How long before we begin to see climate refugees?
There are already climate refugees—those who are already feeling effects of changes in the hydrological cycle, particularly the changes that are leading to more severe droughts. And within a decade or two, we will see refugees leaving areas that depend on melting ice atop high mountains for part of their agricultural and domestic water. When the water supply disappears, or is greatly diminished, people are forced to move.

Another category of climate refugees are those that must abandon their homes because of rising sea levels. Particularly vulnerable are the people that live on low-lying islands in the Pacific and Indian oceans, where higher sea level is already damaging coastal infrastructure and degrading fresh water aquifers. A rise in sea level of only one meter would displace more than 100 million people worldwide.

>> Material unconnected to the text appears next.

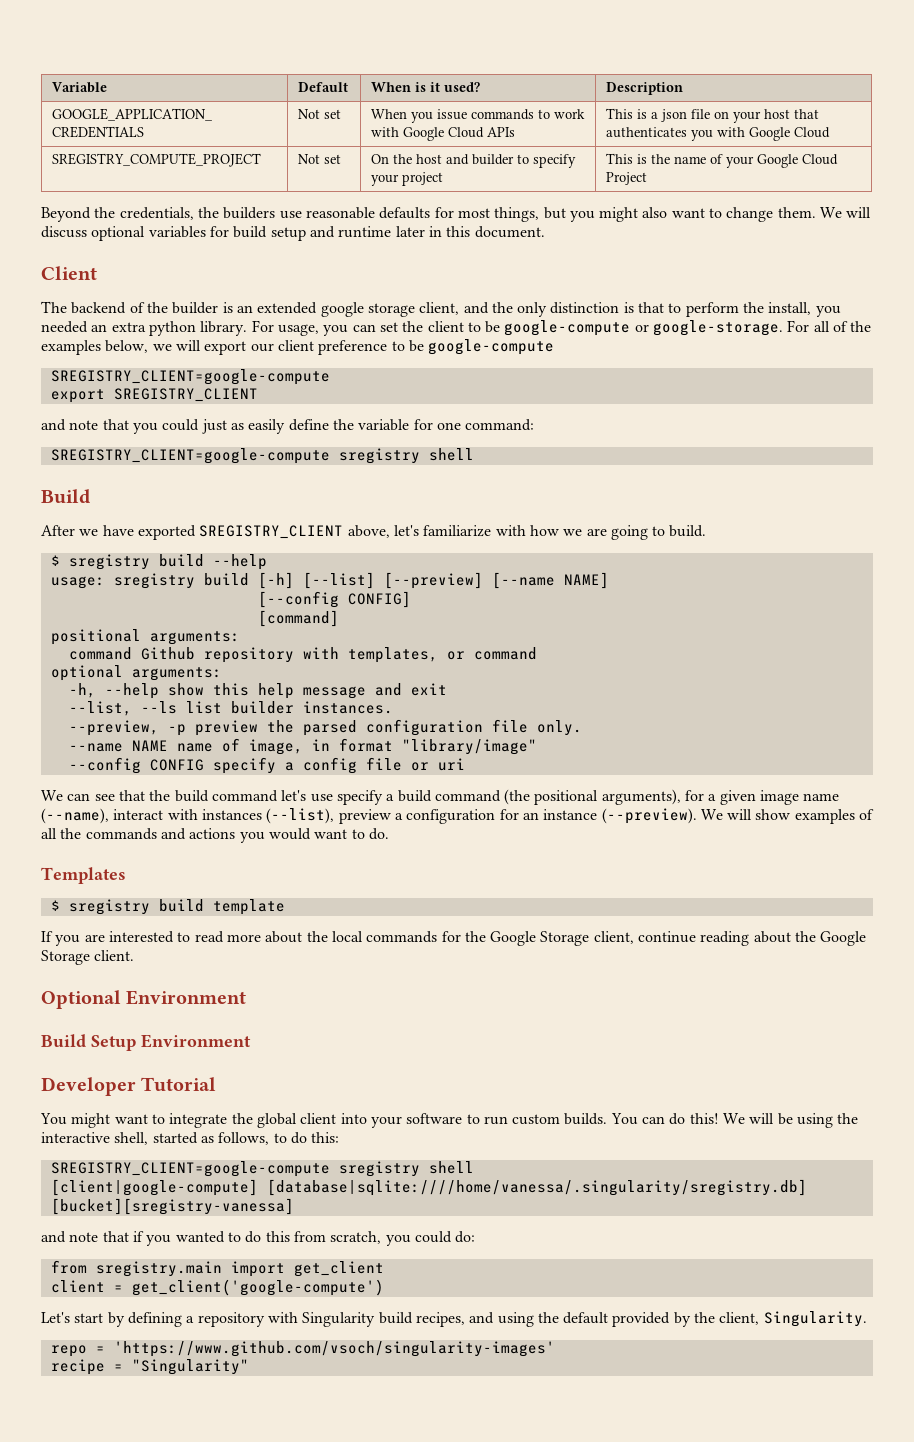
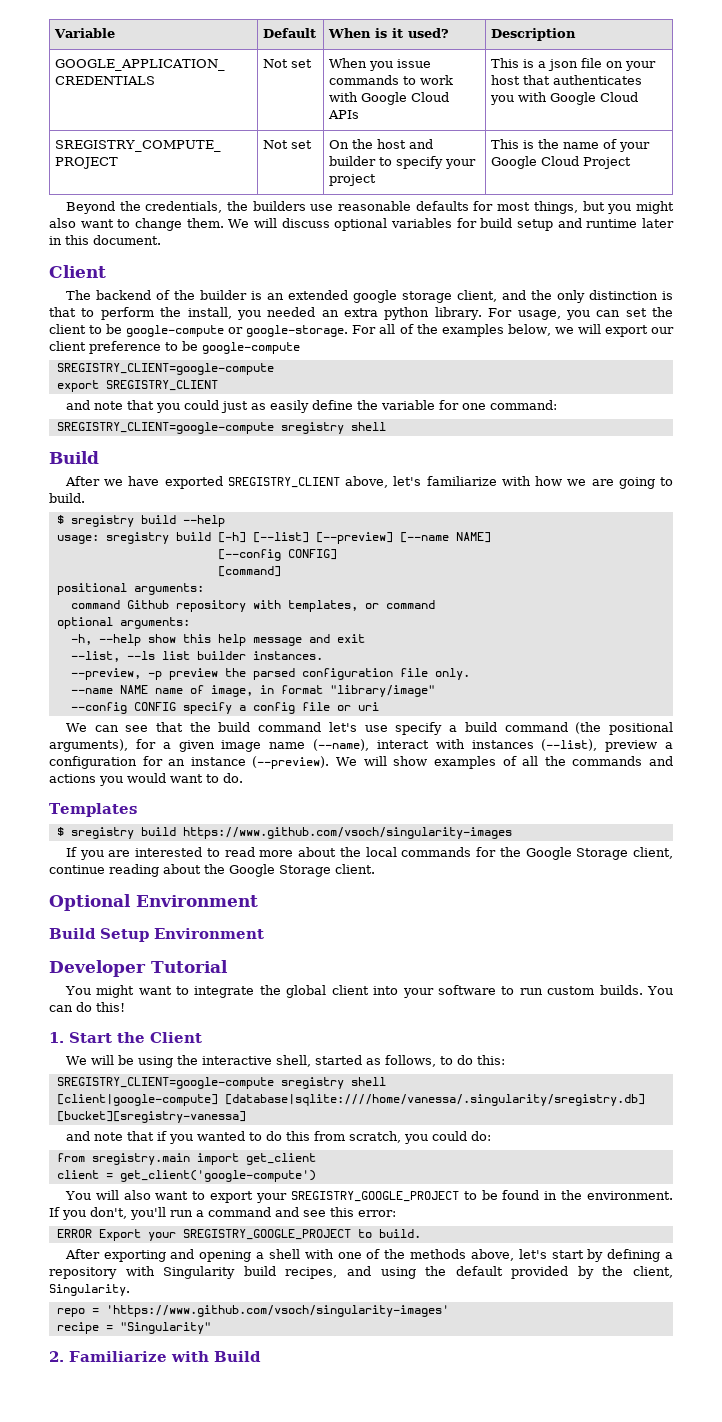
[212,899,285,915] template -> [182,827,512,839] https://www.github.com/vsoch/singularity-images
(719, 1118) none -> [49,1032,202,1043] // 1. Start the Client //
[41,1312,70,1323] Let's -> [64,1190,673,1203] [49,1207,396,1220] [56,1229,421,1241] [64,1249,547,1262] You will also want to export your SREGISTRY_GOOGLE_PROJECT to be found in the environment. If you don't, you'll run a command and see this error: // ERROR Export your SREGISTRY_GOOGLE_PROJECT to build. // After exporting and opening a shell with one of the methods above, let's
(249, 1367) none -> [49,1351,261,1362] // 2. Familiarize with Build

What impact has the U.K. climate data scandal had in terms of public perception about climate change?
The impact on the scientific underpinnings of climate change is insignificant. There is more than ample redundancy of evidence, from many lines of inquiry pursued by diverse groups of climate scientists worldwide, to continue to support the principal conclusions about Earth’s changing climate and the likely causes and consequences. The discrediting of any single piece of evidence or any single research group does not change these bedrock conclusions.

But where Climate Gate has done some damage is in the political arena, where it has hardened the positions of the climate-change deniers. But the road towards getting a significant climate bill through the U.S. Senate—and then through a Conference Committee to reconcile it with the Waxman-Markey bill passed by the House of Representatives in 2009—has probably become rougher and steeper.